PROBLEM>
Each line of the data that includes "الكود" must be copied.

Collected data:
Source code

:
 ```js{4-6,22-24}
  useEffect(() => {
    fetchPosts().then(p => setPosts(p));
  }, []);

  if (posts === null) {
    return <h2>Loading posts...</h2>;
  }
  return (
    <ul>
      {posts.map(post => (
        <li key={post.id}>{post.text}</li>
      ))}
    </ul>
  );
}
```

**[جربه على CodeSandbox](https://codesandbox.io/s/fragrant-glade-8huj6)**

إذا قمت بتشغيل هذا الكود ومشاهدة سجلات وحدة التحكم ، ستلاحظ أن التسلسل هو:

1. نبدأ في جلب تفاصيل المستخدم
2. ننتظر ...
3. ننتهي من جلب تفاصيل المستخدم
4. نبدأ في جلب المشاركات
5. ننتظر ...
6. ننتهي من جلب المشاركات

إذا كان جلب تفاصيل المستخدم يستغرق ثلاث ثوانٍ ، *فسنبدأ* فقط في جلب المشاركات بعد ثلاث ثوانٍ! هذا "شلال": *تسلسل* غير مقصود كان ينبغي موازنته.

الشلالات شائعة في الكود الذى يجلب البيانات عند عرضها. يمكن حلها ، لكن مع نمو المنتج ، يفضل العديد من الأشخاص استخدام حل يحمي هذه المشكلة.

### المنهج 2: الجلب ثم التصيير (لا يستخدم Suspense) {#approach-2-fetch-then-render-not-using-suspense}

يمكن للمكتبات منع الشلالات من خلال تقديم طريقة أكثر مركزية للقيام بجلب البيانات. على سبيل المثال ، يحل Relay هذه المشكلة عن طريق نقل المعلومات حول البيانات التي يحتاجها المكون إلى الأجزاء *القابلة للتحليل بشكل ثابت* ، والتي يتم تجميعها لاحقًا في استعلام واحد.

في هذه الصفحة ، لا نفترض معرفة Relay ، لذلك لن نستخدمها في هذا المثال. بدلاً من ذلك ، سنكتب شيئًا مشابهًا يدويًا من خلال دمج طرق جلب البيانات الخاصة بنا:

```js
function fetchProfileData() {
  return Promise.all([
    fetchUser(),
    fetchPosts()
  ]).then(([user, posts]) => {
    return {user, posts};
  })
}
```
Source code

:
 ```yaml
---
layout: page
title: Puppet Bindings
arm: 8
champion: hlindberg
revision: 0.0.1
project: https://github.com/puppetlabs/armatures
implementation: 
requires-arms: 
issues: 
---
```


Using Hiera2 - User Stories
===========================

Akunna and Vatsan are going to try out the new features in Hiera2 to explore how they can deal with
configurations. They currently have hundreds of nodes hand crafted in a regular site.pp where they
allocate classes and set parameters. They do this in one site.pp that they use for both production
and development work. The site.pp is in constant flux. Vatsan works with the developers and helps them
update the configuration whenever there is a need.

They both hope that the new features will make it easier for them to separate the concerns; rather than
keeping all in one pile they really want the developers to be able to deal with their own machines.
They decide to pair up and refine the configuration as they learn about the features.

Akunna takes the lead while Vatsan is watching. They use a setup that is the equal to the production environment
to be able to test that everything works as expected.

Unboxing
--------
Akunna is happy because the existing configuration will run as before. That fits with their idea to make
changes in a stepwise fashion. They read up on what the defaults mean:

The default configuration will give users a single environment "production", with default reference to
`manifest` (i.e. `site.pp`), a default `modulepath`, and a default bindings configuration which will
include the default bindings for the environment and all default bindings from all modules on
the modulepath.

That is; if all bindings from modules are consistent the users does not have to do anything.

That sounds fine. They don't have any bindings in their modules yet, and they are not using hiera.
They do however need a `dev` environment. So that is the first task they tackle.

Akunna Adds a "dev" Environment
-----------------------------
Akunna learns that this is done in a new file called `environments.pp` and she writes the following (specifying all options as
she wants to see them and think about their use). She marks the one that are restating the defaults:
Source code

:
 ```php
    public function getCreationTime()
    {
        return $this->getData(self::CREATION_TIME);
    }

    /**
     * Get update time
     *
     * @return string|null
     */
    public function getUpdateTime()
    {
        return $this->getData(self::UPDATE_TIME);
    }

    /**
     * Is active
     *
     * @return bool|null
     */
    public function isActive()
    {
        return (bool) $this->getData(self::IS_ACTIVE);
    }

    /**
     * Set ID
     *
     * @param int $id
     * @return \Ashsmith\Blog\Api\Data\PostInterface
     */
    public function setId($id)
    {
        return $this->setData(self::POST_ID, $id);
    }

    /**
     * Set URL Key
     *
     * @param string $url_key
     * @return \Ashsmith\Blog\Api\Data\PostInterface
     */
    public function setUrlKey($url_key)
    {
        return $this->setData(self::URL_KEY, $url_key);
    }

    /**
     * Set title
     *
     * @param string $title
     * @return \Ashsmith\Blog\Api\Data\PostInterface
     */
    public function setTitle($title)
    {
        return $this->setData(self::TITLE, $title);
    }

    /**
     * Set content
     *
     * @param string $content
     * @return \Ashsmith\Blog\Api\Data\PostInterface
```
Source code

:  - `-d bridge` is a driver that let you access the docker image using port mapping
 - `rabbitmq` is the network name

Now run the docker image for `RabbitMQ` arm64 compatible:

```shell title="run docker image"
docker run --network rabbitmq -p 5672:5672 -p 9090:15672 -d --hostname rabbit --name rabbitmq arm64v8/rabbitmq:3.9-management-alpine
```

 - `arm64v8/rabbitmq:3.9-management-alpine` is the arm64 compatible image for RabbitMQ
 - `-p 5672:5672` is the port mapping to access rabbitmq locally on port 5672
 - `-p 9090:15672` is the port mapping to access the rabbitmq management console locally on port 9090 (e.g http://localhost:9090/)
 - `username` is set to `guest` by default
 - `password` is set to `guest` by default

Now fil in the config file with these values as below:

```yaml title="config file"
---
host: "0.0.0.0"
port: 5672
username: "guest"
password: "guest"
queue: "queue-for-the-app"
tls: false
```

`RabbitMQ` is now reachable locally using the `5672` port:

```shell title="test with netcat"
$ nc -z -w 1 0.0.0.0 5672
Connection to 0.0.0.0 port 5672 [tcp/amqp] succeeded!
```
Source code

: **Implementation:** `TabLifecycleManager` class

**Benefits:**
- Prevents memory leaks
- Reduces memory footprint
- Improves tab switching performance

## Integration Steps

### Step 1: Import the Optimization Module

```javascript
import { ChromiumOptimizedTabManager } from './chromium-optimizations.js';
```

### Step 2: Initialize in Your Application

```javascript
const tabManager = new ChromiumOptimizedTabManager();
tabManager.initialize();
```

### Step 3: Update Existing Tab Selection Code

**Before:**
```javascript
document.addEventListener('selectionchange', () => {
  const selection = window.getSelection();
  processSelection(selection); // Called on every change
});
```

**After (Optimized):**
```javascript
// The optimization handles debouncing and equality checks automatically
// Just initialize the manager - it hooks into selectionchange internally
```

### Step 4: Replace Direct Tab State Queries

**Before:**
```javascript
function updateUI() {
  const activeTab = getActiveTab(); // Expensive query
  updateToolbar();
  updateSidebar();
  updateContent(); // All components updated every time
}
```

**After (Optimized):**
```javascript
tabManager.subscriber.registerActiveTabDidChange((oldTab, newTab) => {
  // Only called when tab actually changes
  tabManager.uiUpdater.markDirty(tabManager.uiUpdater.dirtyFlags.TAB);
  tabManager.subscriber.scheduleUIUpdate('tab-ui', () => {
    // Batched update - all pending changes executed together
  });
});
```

RESPONSE FOR THIS EXERCISE>
إذا قمت بتشغيل هذا الكود ومشاهدة سجلات وحدة التحكم ، ستلاحظ أن التسلسل هو:
الشلالات شائعة في الكود الذى يجلب البيانات عند عرضها. يمكن حلها ، لكن مع نمو المنتج ، يفضل العديد من الأشخاص استخدام حل يحمي هذه المشكلة.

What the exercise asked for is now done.